Listed records =>
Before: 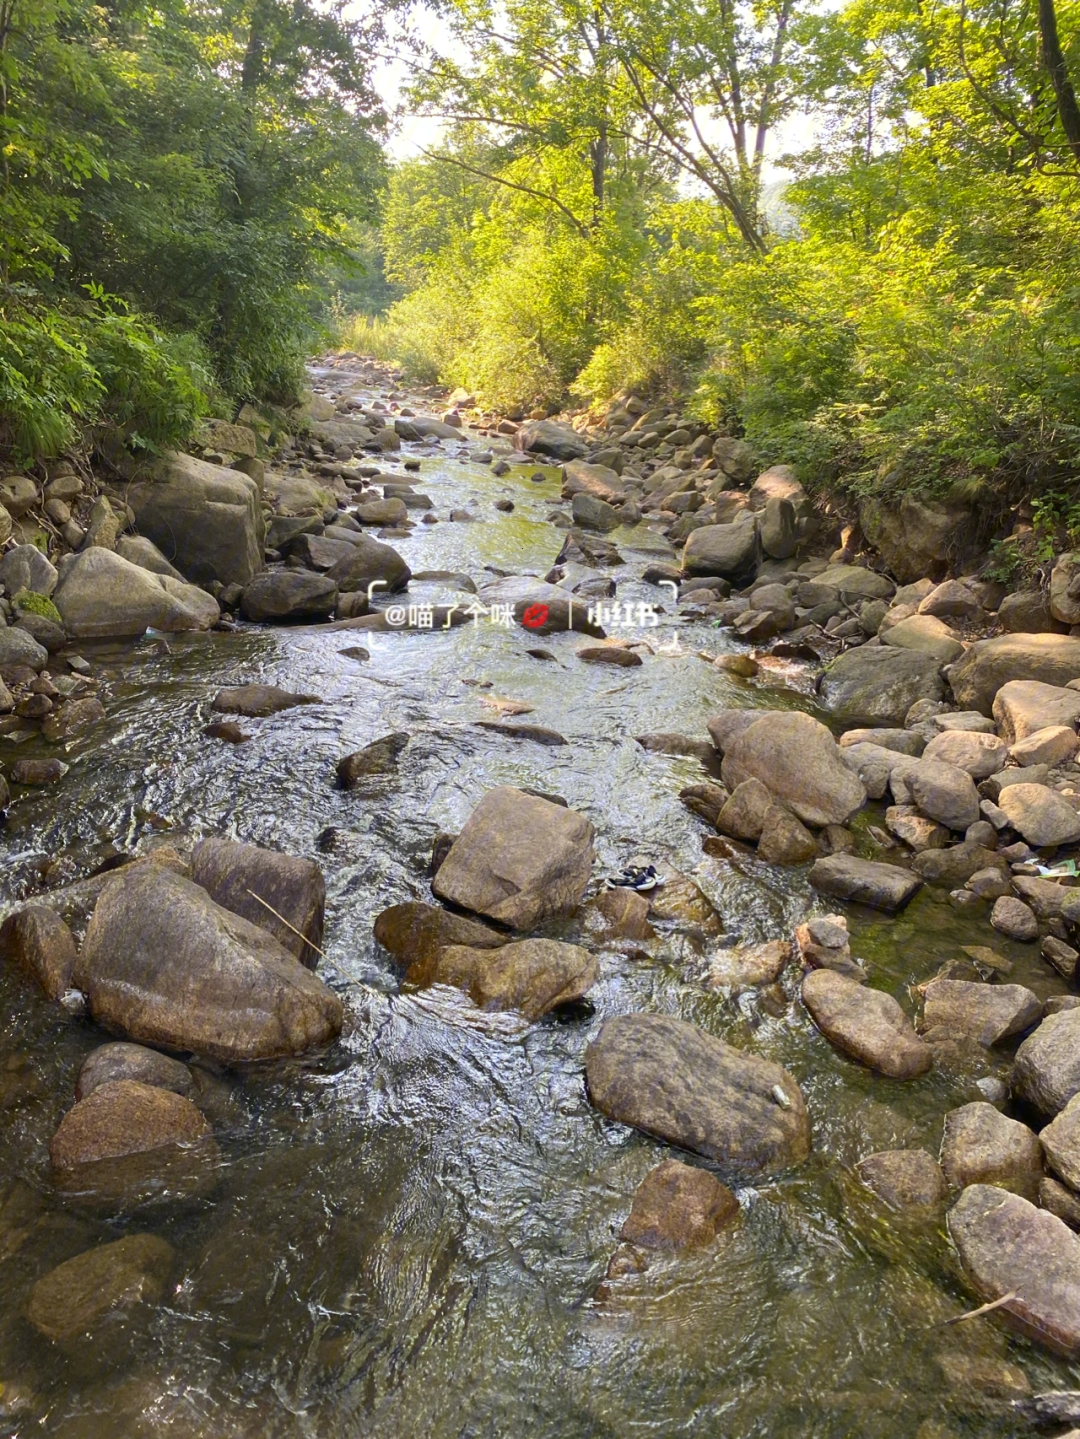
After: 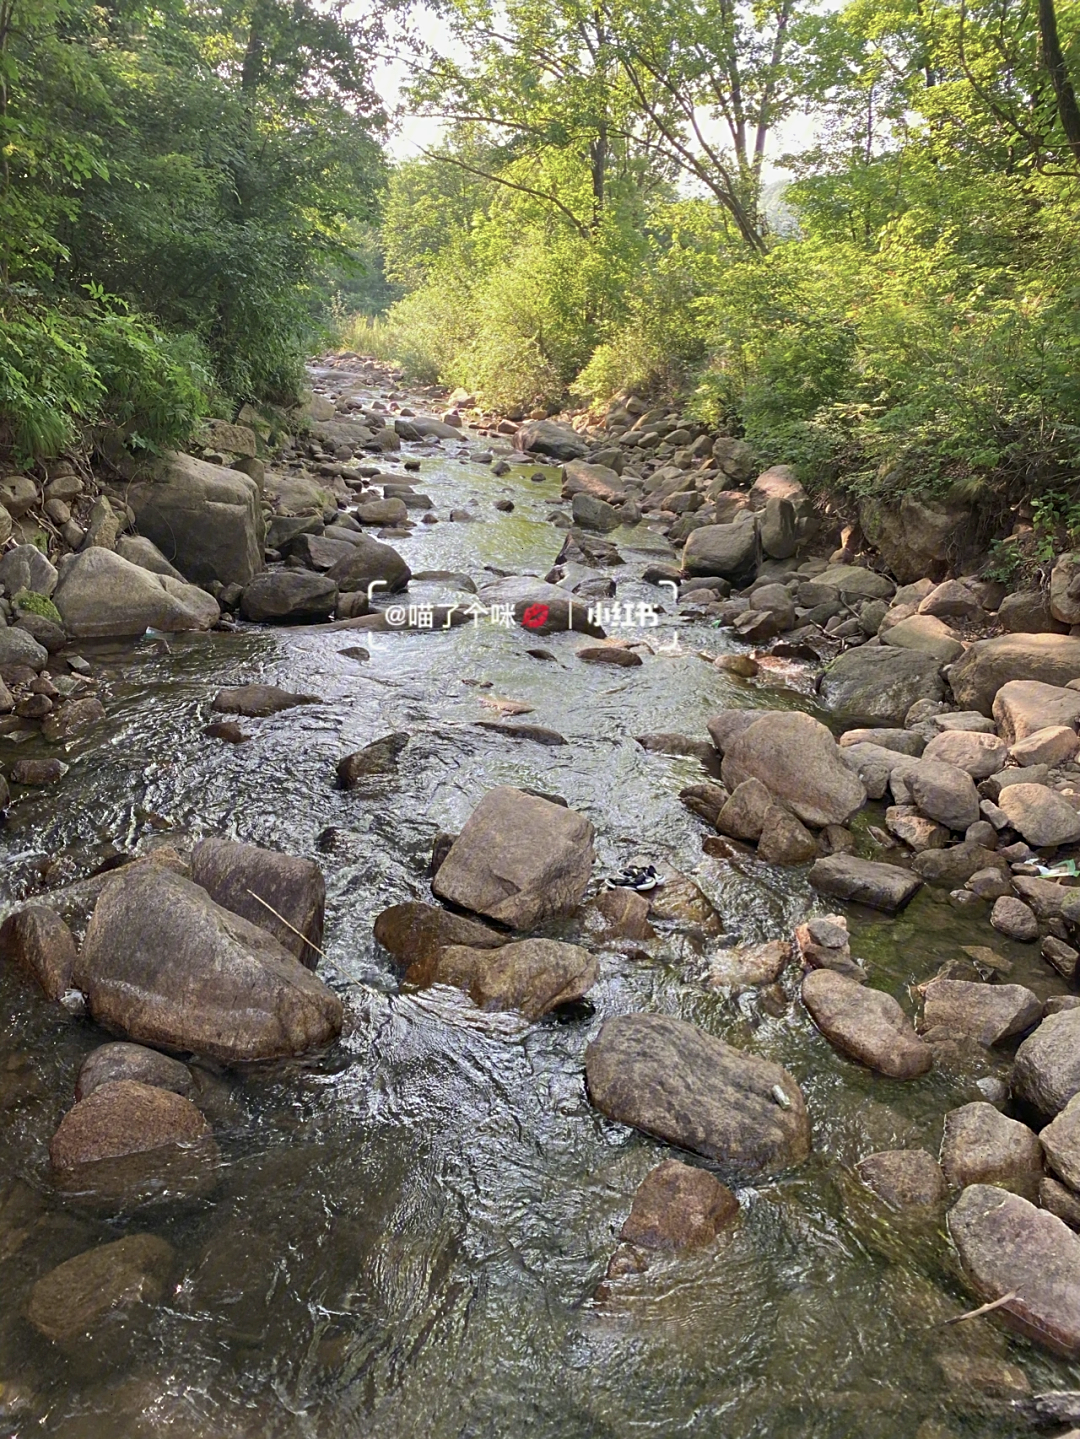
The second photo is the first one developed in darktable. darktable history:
sharpen: radius 2.529, amount 0.323
color contrast: blue-yellow contrast 0.7
shadows and highlights: shadows 25, white point adjustment -3, highlights -30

Given task => Can you lay out the lines above as a Markdown table with the columns "No." and "Line", numbering each row and leaving out blank lines? Leave the pictures out of your answer.

Task solution =>
| No. | Line |
|---|---|
| 1 | Before:  |
| 2 | After:  |
| 3 | The second photo is the first one developed in darktable. darktable history: |
| 4 | sharpen: radius 2.529, amount 0.323 |
| 5 | color contrast: blue-yellow contrast 0.7 |
| 6 | shadows and highlights: shadows 25, white point adjustment -3, highlights -30 |